Products and Tips for Anchoring Furniture
If you’re looking for how to anchor furniture to a wall without studs (which means the wall where your furniture is placed is drywall), you’ll need a heavy-duty drywall anchor. You can find this at The Home Depot.
Our home is 100 years old, meaning almost every wall is plaster, not drywall. So if you’re in the same boat, how do you anchor furniture to plaster? It’s harder to find studs this way. A traditional stud finder doesn’t always work — which we have learned the hard way when trying to hang art. A Consumer Reports article about anchoring furniture suggests testing the spot above the baseboard by drilling a small hole into the wall with a small wood bit.6 If you feel resistance the entire time, you’ve found a stud. If you don’t, keep trying by moving a little to the left or right until you’ve found one, the article notes.
Now, if you have a brick or concrete block wall, this may be a bit trickier. You may need to hire a professional handyperson to secure the furniture there. Otherwise, per the article, you need a hammer drill with a masonry bit and self-anchoring masonry tools.6 If you want to DIY this, you can watch the walk-through here.

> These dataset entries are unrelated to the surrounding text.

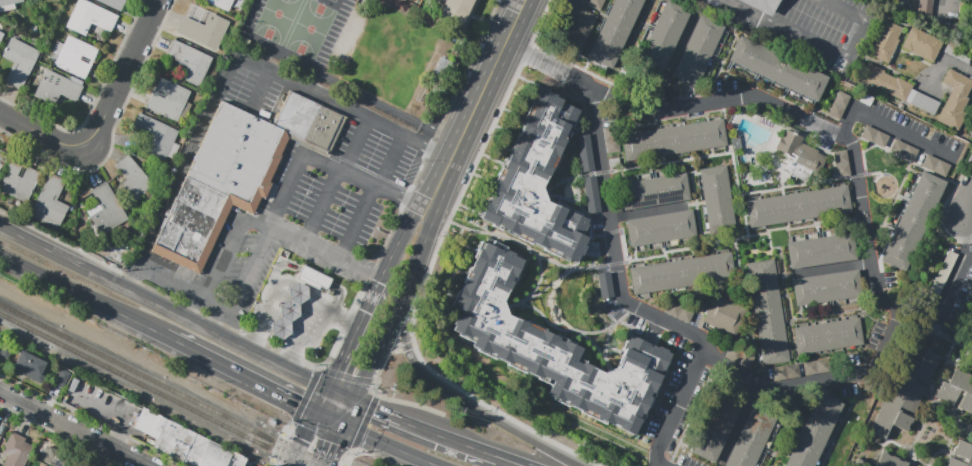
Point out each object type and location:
road: (523, 0)
building: (906, 0)
building: (8, 2)
building: (113, 3)
building: (220, 4)
building: (595, 4)
parking lot: (340, 5)
building: (762, 5)
building: (924, 6)
road: (942, 9)
building: (458, 11)
building: (675, 12)
building: (89, 17)
park: (268, 17)
building: (668, 27)
building: (708, 27)
parking lot: (805, 28)
building: (204, 29)
park: (311, 29)
road: (564, 31)
building: (582, 31)
building: (613, 31)
building: (1, 36)
building: (885, 41)
building: (660, 42)
building: (701, 43)
building: (921, 44)
road: (825, 47)
road: (630, 49)
road: (895, 51)
building: (76, 57)
building: (653, 58)
building: (694, 58)
road: (230, 59)
road: (919, 59)
building: (189, 61)
building: (19, 62)
road: (944, 62)
road: (671, 64)
road: (719, 67)
building: (778, 69)
road: (125, 73)
building: (686, 73)
road: (897, 74)
building: (883, 80)
building: (57, 88)
building: (954, 98)
building: (865, 99)
building: (169, 100)
building: (839, 103)
building: (924, 103)
road: (476, 105)
road: (501, 110)
road: (968, 115)
road: (889, 125)
road: (41, 132)
building: (157, 136)
road: (840, 136)
building: (875, 137)
building: (610, 139)
building: (674, 140)
building: (734, 143)
building: (903, 150)
road: (827, 152)
building: (797, 154)
road: (904, 158)
road: (670, 161)
building: (841, 163)
road: (863, 163)
building: (935, 165)
road: (327, 166)
road: (965, 168)
road: (601, 172)
building: (237, 173)
road: (579, 175)
building: (712, 175)
road: (855, 175)
road: (336, 178)
building: (133, 179)
building: (19, 180)
building: (536, 182)
road: (576, 187)
building: (679, 187)
building: (663, 189)
building: (646, 192)
building: (715, 192)
road: (745, 192)
road: (370, 194)
building: (630, 195)
building: (51, 201)
road: (694, 202)
road: (890, 204)
road: (967, 205)
building: (798, 206)
road: (581, 207)
building: (717, 208)
building: (106, 210)
road: (646, 211)
parking lot: (303, 218)
building: (912, 220)
road: (941, 220)
building: (685, 224)
road: (815, 224)
road: (254, 225)
building: (720, 225)
building: (669, 227)
building: (653, 229)
road: (612, 231)
building: (636, 232)
road: (761, 233)
road: (398, 241)
road: (622, 245)
building: (847, 246)
road: (685, 248)
road: (528, 249)
building: (830, 249)
road: (327, 250)
building: (813, 252)
building: (796, 254)
road: (616, 263)
road: (835, 267)
road: (958, 272)
building: (682, 273)
road: (965, 276)
building: (314, 277)
road: (315, 277)
building: (307, 282)
road: (549, 282)
road: (618, 283)
building: (851, 283)
building: (835, 286)
road: (534, 287)
building: (935, 287)
building: (818, 288)
road: (182, 291)
road: (306, 291)
building: (802, 291)
road: (82, 299)
road: (709, 299)
road: (291, 302)
road: (396, 305)
road: (552, 305)
road: (165, 308)
building: (767, 308)
road: (744, 309)
building: (290, 310)
gas station: (290, 310)
road: (259, 312)
building: (679, 312)
building: (721, 314)
road: (820, 314)
road: (283, 318)
road: (345, 319)
building: (969, 322)
road: (611, 327)
road: (573, 330)
road: (304, 331)
road: (277, 332)
road: (354, 335)
building: (827, 336)
road: (591, 341)
building: (551, 347)
road: (406, 348)
road: (962, 348)
building: (6, 351)
road: (792, 351)
road: (956, 357)
road: (605, 358)
building: (31, 366)
building: (816, 366)
traffic signals: (338, 371)
building: (786, 372)
building: (62, 377)
road: (241, 378)
road: (443, 379)
road: (934, 381)
railway: (162, 385)
railway: (152, 390)
building: (957, 390)
building: (731, 393)
road: (342, 394)
building: (903, 394)
road: (453, 395)
road: (380, 397)
road: (325, 402)
traffic signals: (297, 407)
traffic signals: (375, 408)
road: (676, 409)
building: (723, 411)
road: (118, 412)
road: (347, 412)
road: (6, 413)
building: (760, 419)
road: (330, 420)
road: (841, 420)
road: (739, 421)
road: (780, 425)
road: (426, 428)
road: (74, 429)
building: (714, 429)
building: (814, 432)
road: (935, 433)
building: (753, 434)
road: (306, 440)
building: (183, 443)
road: (946, 443)
traffic signals: (332, 444)
road: (331, 445)
road: (390, 445)
building: (706, 447)
road: (908, 449)
building: (16, 450)
building: (746, 450)
road: (878, 451)
building: (961, 455)
road: (105, 456)
building: (53, 457)
building: (889, 460)
road: (511, 461)
building: (737, 461)
road: (910, 461)
building: (861, 463)
building: (37, 465)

Additionally, Consumer Reports released a super informative and helpful video on how to anchor a dresser for all of you visual learners.6
Other furniture anchoring products you can use to anchor furniture yourself include a zip-tie furniture anchor kit, wall straps, TV mounts, and cables, which can all be found on Amazon or your local hardware or big-box home improvement store.

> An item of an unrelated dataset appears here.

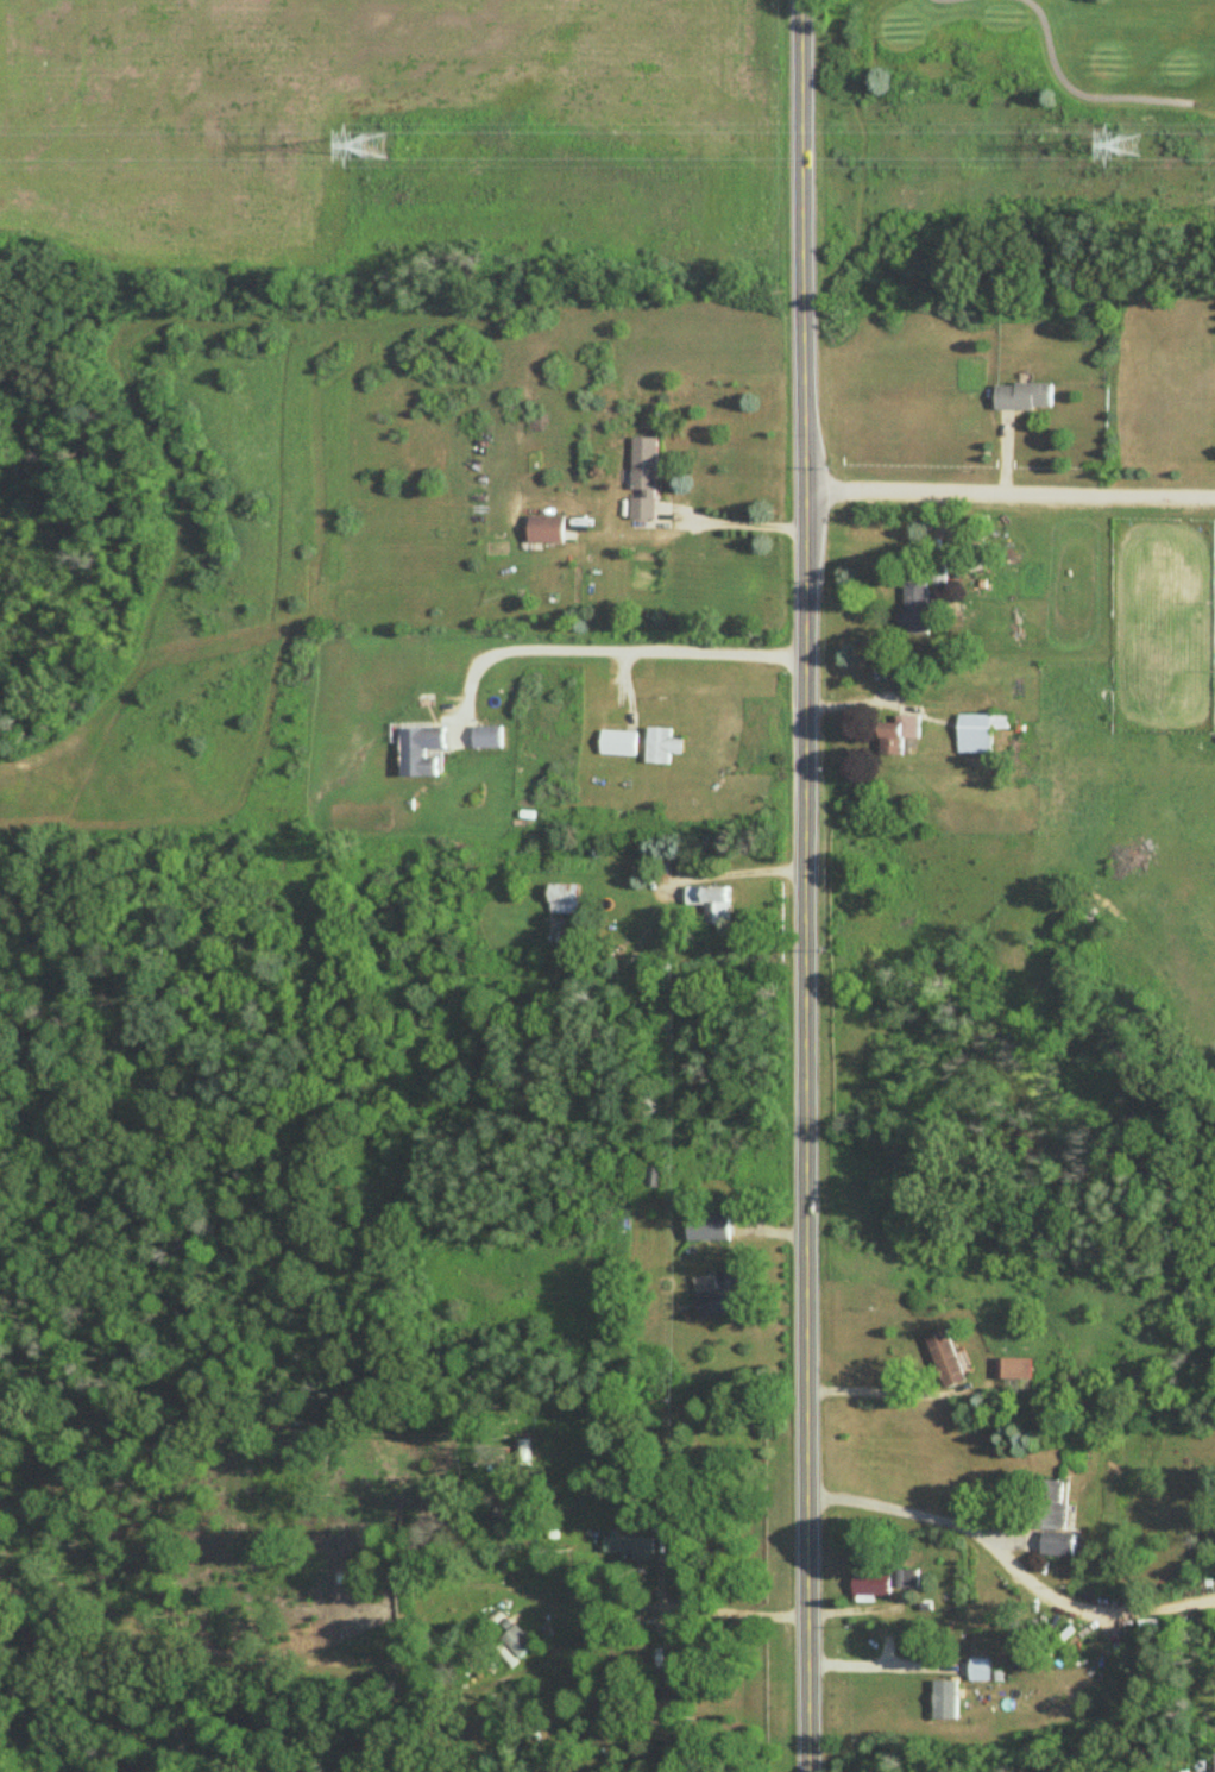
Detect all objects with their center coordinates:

Before your baby can crawl, ensure you avoid this dangerous hazard in your home. Anchor all your furniture that could tip over, including dressers, TV stands, TVs, and bookshelves. You’ll be thankful you took the extra steps and did everything possible to protect your baby from a visit to the hospital or worse. And please don’t keep a favorite toy on top of a dresser as my parents did. Making steps to climb up to the top only takes a few moments. Your child may not be as lucky as I was when trying to grab my Teddy Ruxpin.